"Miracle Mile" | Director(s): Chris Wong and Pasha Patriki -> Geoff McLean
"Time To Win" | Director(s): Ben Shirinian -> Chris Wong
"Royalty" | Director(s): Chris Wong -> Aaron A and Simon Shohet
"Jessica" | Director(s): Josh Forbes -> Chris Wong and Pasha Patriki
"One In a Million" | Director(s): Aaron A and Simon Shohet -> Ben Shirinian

...

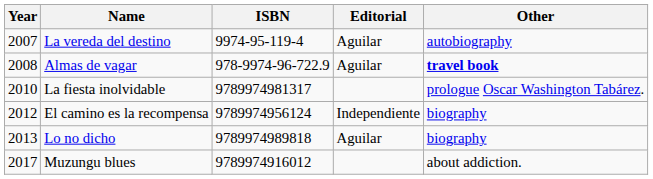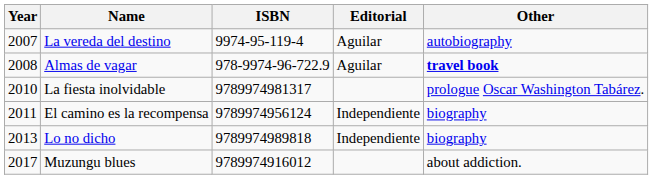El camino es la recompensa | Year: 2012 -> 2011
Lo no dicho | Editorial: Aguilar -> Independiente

- **Task to complete**: Copy every line from the one containing "El camino es" down to the one containing "Lo no dicho", both included, without reproducing the pictures.

- **Correct result**:
El camino es la recompensa | Year: 2012 -> 2011
Lo no dicho | Editorial: Aguilar -> Independiente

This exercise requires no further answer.